Directory containing NATCOM scripts and configuration, typically <repo_root>/nat.com.

Return type:

str

geoprior.utils.nat_utils.get_config_paths(root='nat.com')[source]#

Return (config_py_path, config_json_path) for NATCOM.

Return type:

tuple[str, str]

geoprior.utils.nat_utils.compile_geoprior_for_eval(model, manifest, best_hps, quantiles)[source]#

(Re)compile a GeoPriorSubsNet-like model for evaluation.

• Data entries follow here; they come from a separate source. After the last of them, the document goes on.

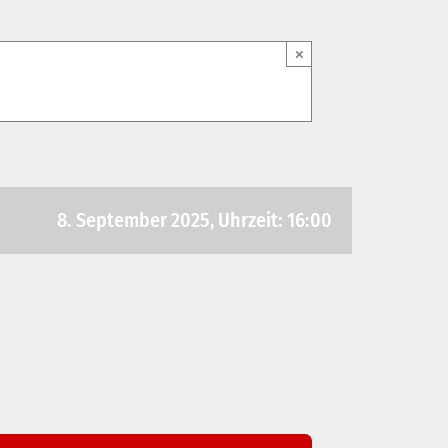
×
8. September 2025, Uhrzeit: 16:00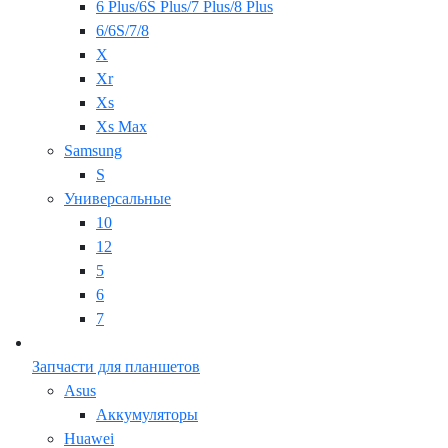
6 Plus/6S Plus/7 Plus/8 Plus
6/6S/7/8
X
Xr
Xs
Xs Max
Samsung
S
Универсальные
10
12
5
6
7
Запчасти для планшетов
Asus
Аккумуляторы
Huawei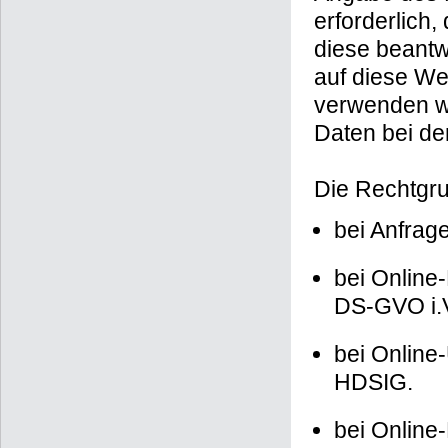
erforderlich
diese beantw
auf diese We
verwenden wi
Daten bei de
Die Rechtgru
bei Anfrage
bei Online-
DS-GVO i.
bei Online-
HDSIG.
bei Online-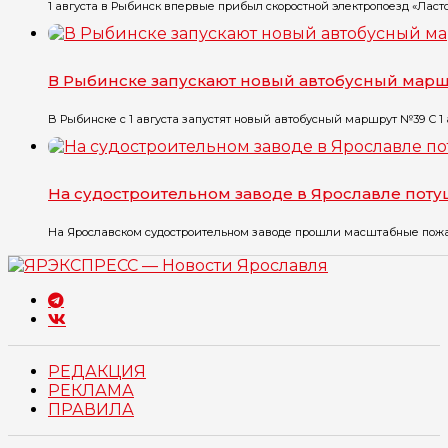
1 августа в Рыбинск впервые прибыл скоростной электропоезд «Ласточ
В Рыбинске запускают новый автобусный мар
В Рыбинске с 1 августа запустят новый автобусный маршрут №39 С 1 ав
На судостроительном заводе в Ярославле пот
На Ярославском судостроительном заводе прошли масштабные пожарн
РЕДАКЦИЯ
РЕКЛАМА
ПРАВИЛА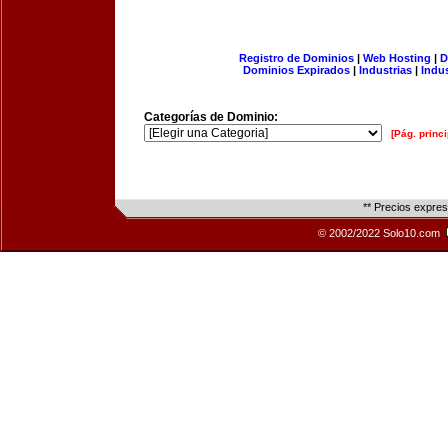
Registro de Dominios
|
Web Hosting
|
D
Dominios Expirados
|
Industrias
|
Indu
Categorías de Dominio:
[Pág. princi
** Precios expre
© 2002/2022 Solo10.com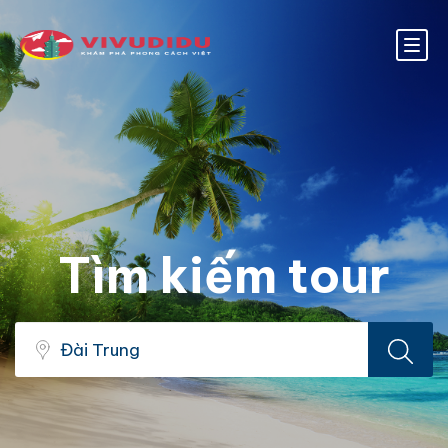
Tìm kiếm tour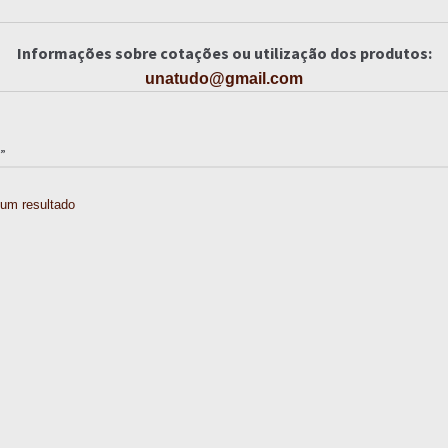
Informações sobre cotações ou utilização dos produtos:
unatudo@gmail.com
”
um resultado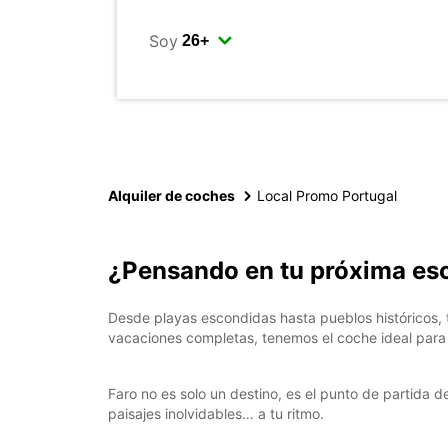
Soy
Alquiler de coches
Local Promo Portugal
¿Pensando en tu próxima esc
Desde playas escondidas hasta pueblos históricos, 
vacaciones completas, tenemos el coche ideal para 
Faro no es solo un destino, es el punto de partida d
paisajes inolvidables… a tu ritmo.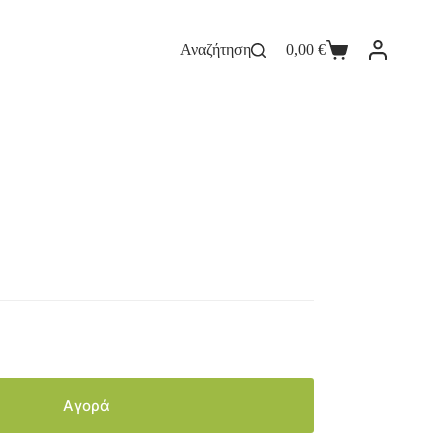
Αναζήτηση
0,00
€
Αγορά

This helper uses the Stage-1 manifest and tuned hyperparameters to configure:

  • the pinball losses for subsidence and GWL outputs,

  • loss weights for the two heads,

  • physics loss weights (lambda_*),

  • learning rate and LR multipliers.

TensorFlow and geoprior are imported lazily inside this function so that nat_utils can be imported even in non-TF environments.

Parameters:
  • model (GeoPriorSubsNet-like) – An instance of the GeoPriorSubsNet model (or any model exposing the same compile signature).

  • manifest (dict) – Stage-1 manifest dictionary. The config entry is used to retrieve default loss weights and physics settings.

  • best_hps (dict) – Hyperparameters loaded from the tuning run (e.g. via load_best_hps_near_model()).

  • quantiles (list of float or None) – Quantile levels used for probabilistic outputs. If None, mean-squared error is used instead of pinball loss.

Returns:

The same model instance, compiled in-place.

Return type:

model

Raises:

ImportError – If TensorFlow or geoprior’s make_weighted_pinball cannot be imported.